The meat of the evening, even if it's more thin-sliced ham than gammon steak, was New York 1901. It's New York - I forget the year - and we're all building, building for the skies in the days when the gherkin would have been frowned on as not nearly square enough. Turns are simple - grab a lot, place a worker on the lot. Build there now, or hope to grab an adjacent lot later, in order to build bigger and better buildings. 



But because you only have four workers at your disposal, there is a kind of economy to things. There's also rewards for having the most buildings on particular streets, and the possibility to demolish previously-built buildings in order to build better ones. Sadly, you can only demolish your own... 



Steve and Andrew were off the marks quickly and before I knew what was happening, they were dominating Broadway and Cedar Street. I focused my energy on building, building, building, and was the first to claim a legendary skyscraper in order to leap ahead on the scoretrack. But you can only build one of these in the entire game, so in the parlance of architects, I'd basically run out of scaffolding. 



As the lots ran out it was clearly a two-way battle between Steve and Andrew: I claimed nothing from the most-buildings-on-streets rewards and they surged past me. Steve getting two was key to his victory:

Steve 70
Andrew 67
Sam 63

With the time now nearing ten, Andrew headed for home, but Steve and I still had some games left in us, and we kicked off a delightful hour of 2-player silliness with Karambolage. This is a 25-year-vintage Haba game where a play area defined by string contains a number of coloured discs. Dice are rolled showing matching colours, and your job is to flick one colour into another, as Steve demonstrates deftly here:


The wooden block can be placed wherever you like before you make your shot. As deft as we - Steve especially - were, we were also regularly catastrophically over or under-flicking. Often the dice are unkind and the colours rolled are blocked from a direct shot, so you have to attempt a rebound. 

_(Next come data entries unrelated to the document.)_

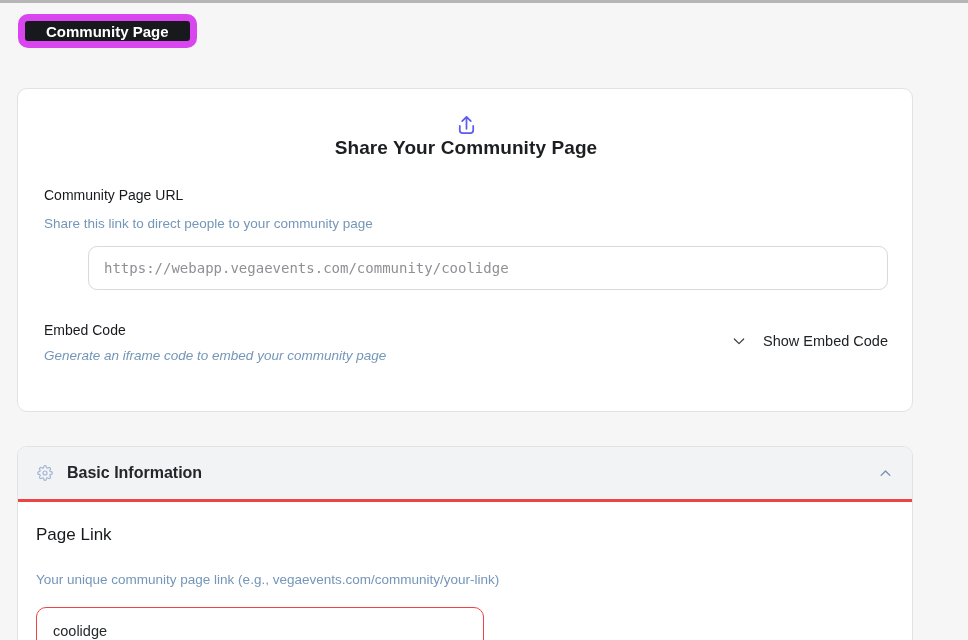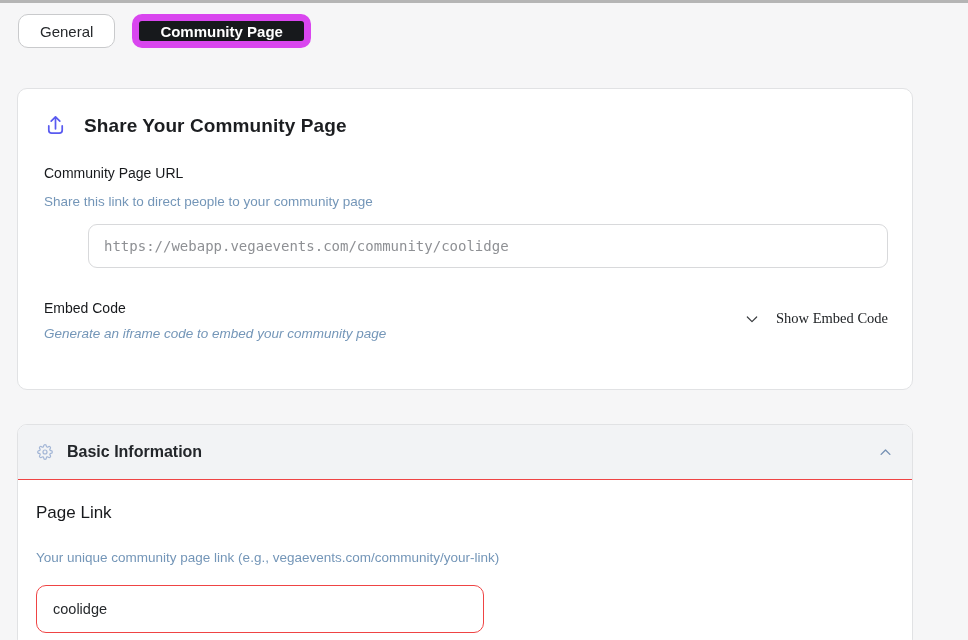--- a/index.html
+++ b/index.html
@@ -190,7 +190,6 @@
 <div class="page">
 
   <div class="tabs">
-    <button class="tab tab-inactive">General</button>
     <button class="tab tab-active">Community Page</button>
   </div>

I never managed it at all, but Steve did a couple of times. There's a Can't Stop style point-scoring system where you can bank what you have or choose to roll again and push your luck, and we regularly fell foul of our own insatiable greed for points as well. If you roll doubles on the dice, you roll again and keep rolling until you get two colours, but every doubles roll increases the points value of your next shot. We had a lot of fun with this, and I managed to conquer Steve over three games despite getting the Uncontrollable Yips when on the verge of victory in game three. 

Sam 2
Steve 1

It was nearing eleven but our gaming tank still had fuel in it, so I introduced Steve to Kariba, the game of waterhole dominance, and overcame a terrible start in order to gain a second win - at least in part to a slight rules misunderstanding.

Sam 28
Steve 22



There was just enough time for me to try and drunkenly explain the rules to Outfoxed (I think I might have called it Fox in the Forest, which is, er, different...) to Steve before we called it a night. As always, splendid fun, thanks gentlemen!